Gold, Golden, Gilded, Glittering: The Unexpected Double History of Bannking and the Art World
In 2007, with financial markets ballooning on every side, the artist Damien Hirst cast a real human skull in platinum, encrusted the cast with 8,601 diamonds that might or might not have come from “conflict-conscious” sources, and called his construction For the Love of God. Images of the macabre object circulated with incredible speed, and there was cheery debate about whether the accomplishment of the work was in the realm of aesthetics or that of the market, whether what mattered were the artist’s choices or the fact that the piece had lived up to its announced intention to be “the most expensive piece of art by a living artist” and had sold for $100 million. Two years later, with financial markets imploding on every side, it was reported that the work had in fact been sold to a holding company that turned out to consist of Hirst’s gallerist, his business manager, his friend the Russian billionaire art collector Viktor Pinchuk, and Hirst himself. There were then those who, staring at their own newly empty stock portfolios, found in the title apt expression of their feelings. The work itself, with its diamond-laden eye sockets and its original inhabitant’s grinning teeth, seems unperturbed by any hollowness of value in the financial or art markets. It does not matter to this cynical epitome of our glittering age whether it was made for the love of anything but more zeroes.

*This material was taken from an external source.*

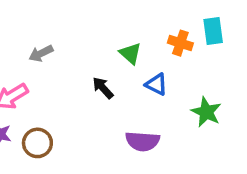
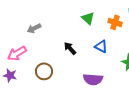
green triangle: (130, 53) -> (88, 18), moved
brown circle: (37, 143) -> (44, 71), moved

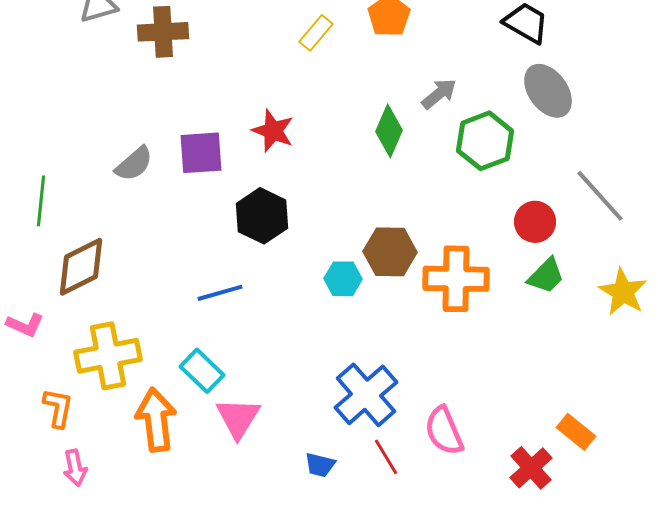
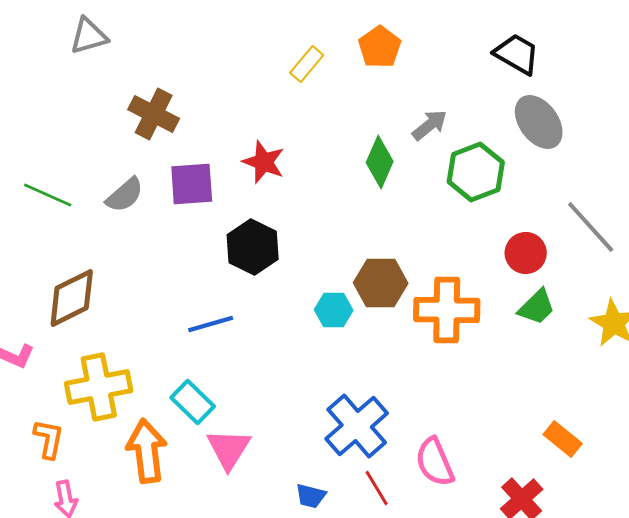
brown cross: (163, 32) -> (154, 114), moved, turned 30
green line: (41, 201) -> (48, 195), moved, turned -72
orange rectangle: (576, 432) -> (563, 439), moved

Still, museum curators have found in Hirst’s skull and title connections to earlier eras of artistic creation. The Rijksmuseum, in Amsterdam, showed the skull among works of the Dutch golden age. In 2010, in Paris, the Musée Maillol displayed it among works that grapple with mortality. This past summer, the skull was part of a Hirst retrospective at the Tate Modern, in London. These exhibitions evoked the long tradition of including skulls in vanitas paintings, before which a viewer is meant to consider how little time we have. Hirst’s mocking of this time-honored tradition seems superficial and acquisitive to me, but he is not only far and away the richest living artist, he is also a tremendously popular one, and one whose art provokes thoughtful discussion. The curators of the Rijksmuseum mounted a wonderful website of the talking heads of viewers responding to the Hirst work, which make it clear that the skull is indeed understood by museumgoers as an important representation of our times. But to my mind, what the work represents, specifically, is not our artistic, or not only our artistic, but our financial life. As Blake Gopnik pointed out in theWashington Post at the time the skull was unveiled, it’s the purchase of the work that is the work. Sale at outlandish price, just as was true at Lehman Brothers, is what defines and confers the value.